◆ **PROBLEM DESCRIPTION**: Find each line of the entries with the string "list", please, and copy it.

◆ **TASK INPUTS**:

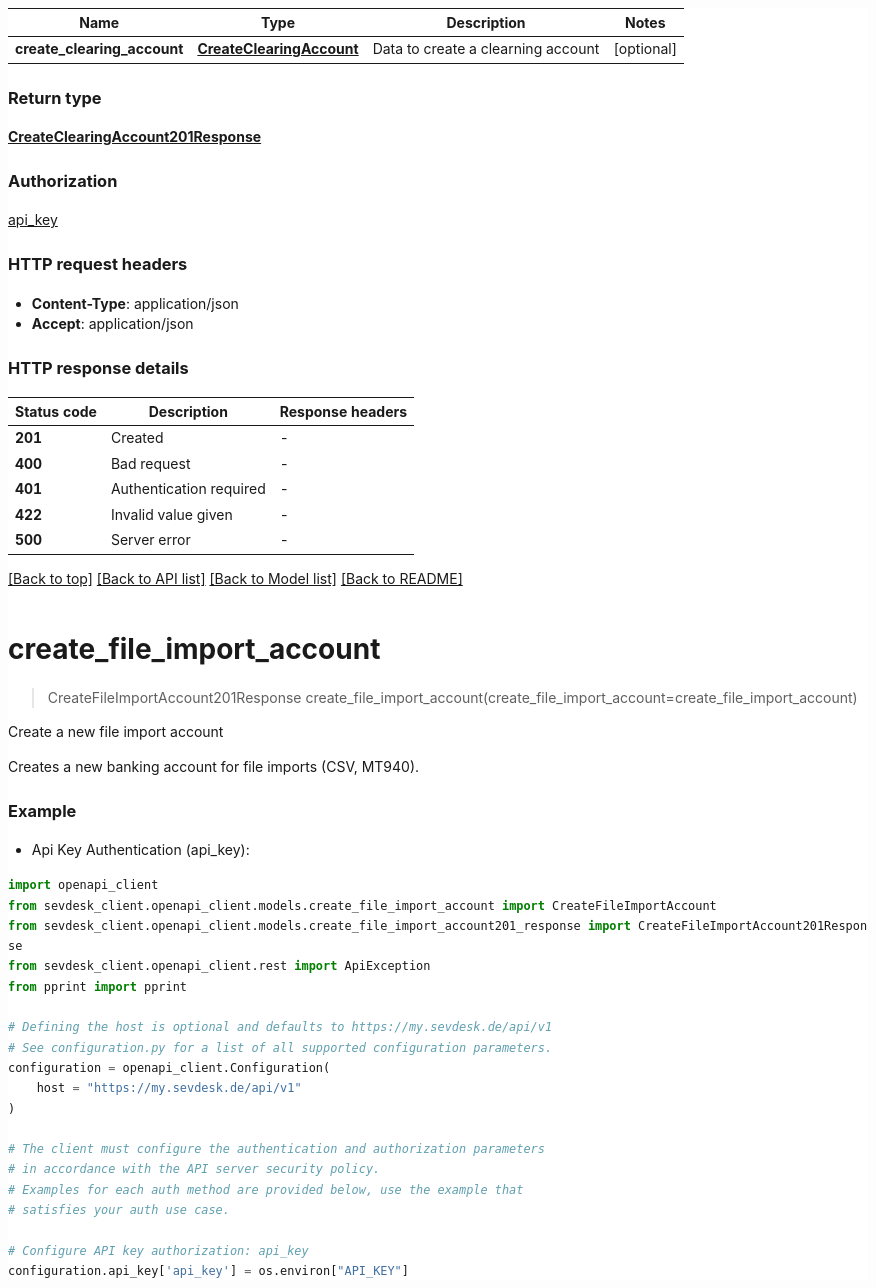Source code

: 
Name | Type | Description  | Notes
------------- | ------------- | ------------- | -------------
 **create_clearing_account** | [**CreateClearingAccount**](CreateClearingAccount.md)| Data to create a clearning account | [optional] 

### Return type

[**CreateClearingAccount201Response**](CreateClearingAccount201Response.md)

### Authorization

[api_key](../README.md#api_key)

### HTTP request headers

 - **Content-Type**: application/json
 - **Accept**: application/json

### HTTP response details

| Status code | Description | Response headers |
|-------------|-------------|------------------|
**201** | Created |  -  |
**400** | Bad request |  -  |
**401** | Authentication required |  -  |
**422** | Invalid value given |  -  |
**500** | Server error |  -  |

[[Back to top]](#) [[Back to API list]](../README.md#documentation-for-api-endpoints) [[Back to Model list]](../README.md#documentation-for-models) [[Back to README]](../README.md)

# **create_file_import_account**
> CreateFileImportAccount201Response create_file_import_account(create_file_import_account=create_file_import_account)

Create a new file import account

Creates a new banking account for file imports (CSV, MT940).

### Example

* Api Key Authentication (api_key):

```python
import openapi_client
from sevdesk_client.openapi_client.models.create_file_import_account import CreateFileImportAccount
from sevdesk_client.openapi_client.models.create_file_import_account201_response import CreateFileImportAccount201Response
from sevdesk_client.openapi_client.rest import ApiException
from pprint import pprint

# Defining the host is optional and defaults to https://my.sevdesk.de/api/v1
# See configuration.py for a list of all supported configuration parameters.
configuration = openapi_client.Configuration(
    host = "https://my.sevdesk.de/api/v1"
)

# The client must configure the authentication and authorization parameters
# in accordance with the API server security policy.
# Examples for each auth method are provided below, use the example that
# satisfies your auth use case.

# Configure API key authorization: api_key
configuration.api_key['api_key'] = os.environ["API_KEY"]

```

◆ **RESPONSE AREA**:
[[Back to top]](#) [[Back to API list]](../README.md#documentation-for-api-endpoints) [[Back to Model list]](../README.md#documentation-for-models) [[Back to README]](../README.md)
# See configuration.py for a list of all supported configuration parameters.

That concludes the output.